When Levinson hones in on the inanities that pass for intelligent conversation between Jimmy and William, the movie takes on the acute, humorous shades that made Diner and Tin Men so terrific. One of the funniest bits involves The Mummy: William explains that as a child he was always scared of the creature because, even though he could outrun it since it had a limp, he at some point would have to sleep and then the mummy could catch him. Jimmy's response is that the mummy is in Cairo and doesn't have the money for a plane ticket. The fact that Jimmy counts William as his friend is interesting, since it presupposes that Jimmy isn't as smart as he thinks or that William isn't as out of it as he seems -- or both.

Their relationship is edited by Jay Rabinowitz with jump cuts and fades to suggest that the two spend entire days endlessly talking about nothing. But despite this, the friendship isn't really probed. Nor is William's illness. It isn't clear what he's suffering from, how he got that way, or why he needs MRI exams. Lorraine's character is developed even less, being limited to that of the put-upon love interest.
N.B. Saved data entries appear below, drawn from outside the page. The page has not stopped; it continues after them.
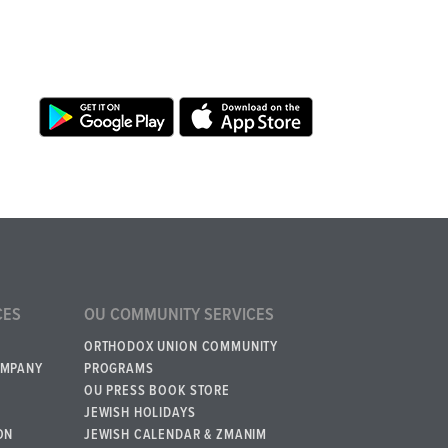
CES
OU COMMUNITY SERVICES
ORTHODOX UNION COMMUNITY
OMPANY
PROGRAMS
OU PRESS BOOK STORE
JEWISH HOLIDAYS
ON
JEWISH CALENDAR & ZMANIM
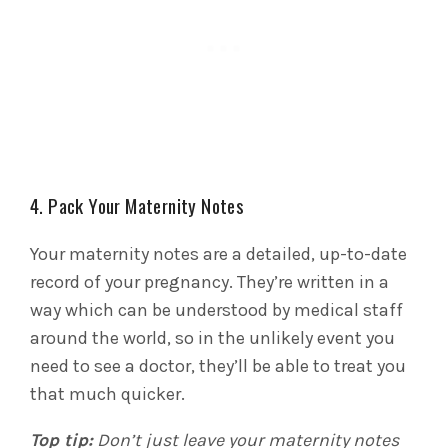
4. Pack Your Maternity Notes
Your maternity notes are a detailed, up-to-date
record of your pregnancy. They’re written in a
way which can be understood by medical staff
around the world, so in the unlikely event you
need to see a doctor, they’ll be able to treat you
that much quicker.
Top tip:
Don’t just leave your maternity notes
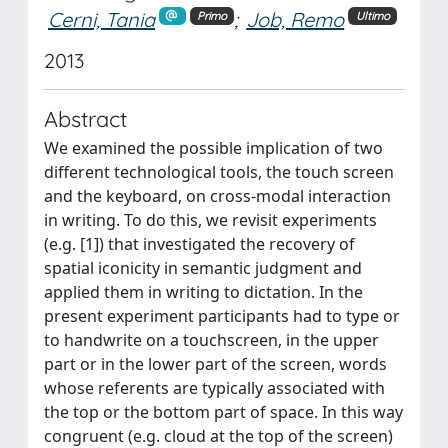
Cerni, Tania
;
Job, Remo
Primo
Ultimo
2013
Abstract
We examined the possible implication of two
different technological tools, the touch screen
and the keyboard, on cross-modal interaction
in writing. To do this, we revisit experiments
(e.g. [1]) that investigated the recovery of
spatial iconicity in semantic judgment and
applied them in writing to dictation. In the
present experiment participants had to type or
to handwrite on a touchscreen, in the upper
part or in the lower part of the screen, words
whose referents are typically associated with
the top or the bottom part of space. In this way
congruent (e.g. cloud at the top of the screen)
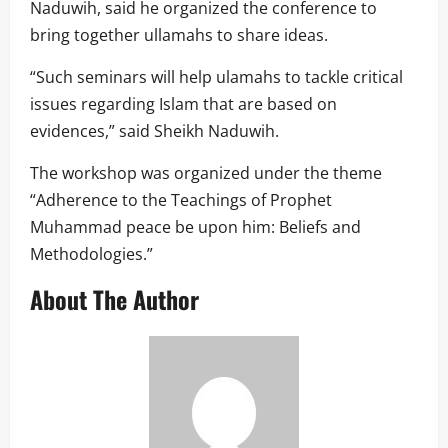
Naduwih, said he organized the conference to
bring together ullamahs to share ideas.
“Such seminars will help ulamahs to tackle critical
issues regarding Islam that are based on
evidences,” said Sheikh Naduwih.
The workshop was organized under the theme
“Adherence to the Teachings of Prophet
Muhammad peace be upon him: Beliefs and
Methodologies.”
About The Author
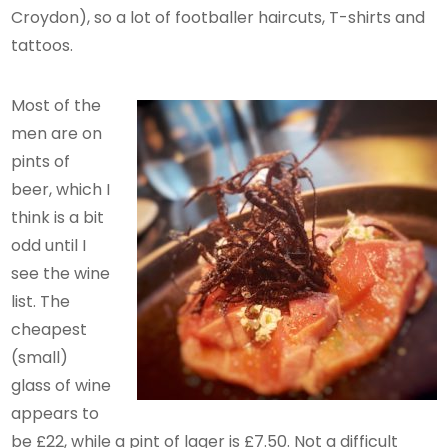
Croydon), so a lot of footballer haircuts, T-shirts and
tattoos.
Most of the
men are on
pints of
beer, which I
think is a bit
odd until I
see the wine
list. The
cheapest
(small)
glass of wine
appears to
be £22, while a pint of lager is £7.50. Not a difficult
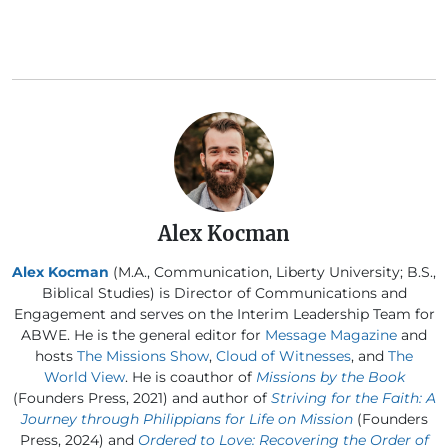
Alex Kocman
Alex Kocman
(M.A., Communication, Liberty University; B.S.,
Biblical Studies) is Director of Communications and
Engagement and serves on the Interim Leadership Team for
ABWE. He is the general editor for
Message Magazine
and
hosts
The Missions Show
,
Cloud of Witnesses
, and
The
World View
. He is coauthor of
Missions by the Book
(Founders Press, 2021) and author of
Striving for the Faith: A
Journey through Philippians for Life on Mission
(Founders
Press, 2024) and
Ordered to Love: Recovering the Order of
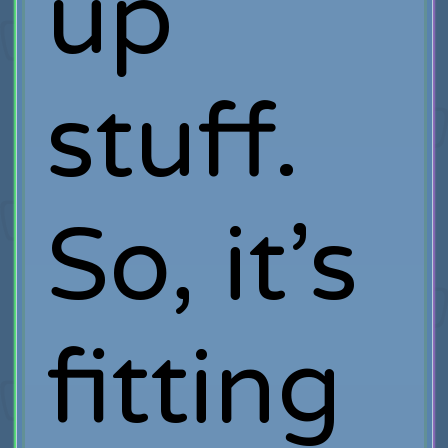
up
stuff.
So, it’s
fitting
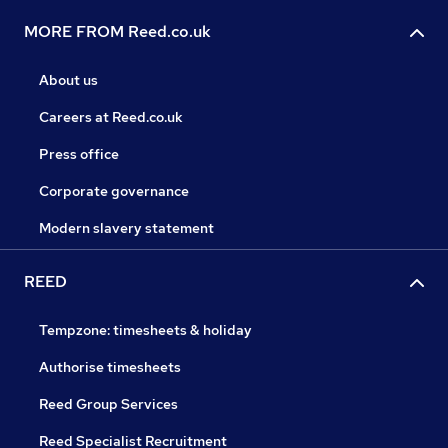
MORE FROM Reed.co.uk
About us
Careers at Reed.co.uk
Press office
Corporate governance
Modern slavery statement
REED
Tempzone: timesheets & holiday
Authorise timesheets
Reed Group Services
Reed Specialist Recruitment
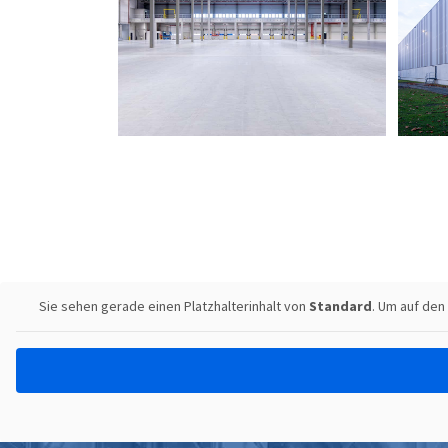
Sie sehen gerade einen Platzhalterinhalt von
Standard
. Um auf den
Abril, though, is endearing and lovely in her American film debut, and Slater is gentle and goofy as the scruffy sidekick. Pesci is, as usual, insinuating, keen and razor-sharp, but again, as with The Public Eye and The Super, he fails to find a leading role that fits his distinct persona.

Levinson would have been better served if he had kept Jimmy raging, either as a pathetically struggling actor thrilled that the police are coming to question him because that will give him a chance to try out a new character, or as a bizarre Guardian Angel on a fervid mission of mercy in Hollywood -- the real Hollywood, not Hollywood's movie version of itself. What Levinson ends up with is a little of both, two sides that nearly cancel each other out. But when a character actor like Pesci plays a character like Jimmy, one who asks his girlfriend if, as a hood, he's as sympathetic as Brando was in On the Waterfront, then the answer, both on the screen and in the audience, has to be yes. Especially at the killer ending, when Levinson brings on a real-life movie star to offer his take on things. And it ain't Robin Williams.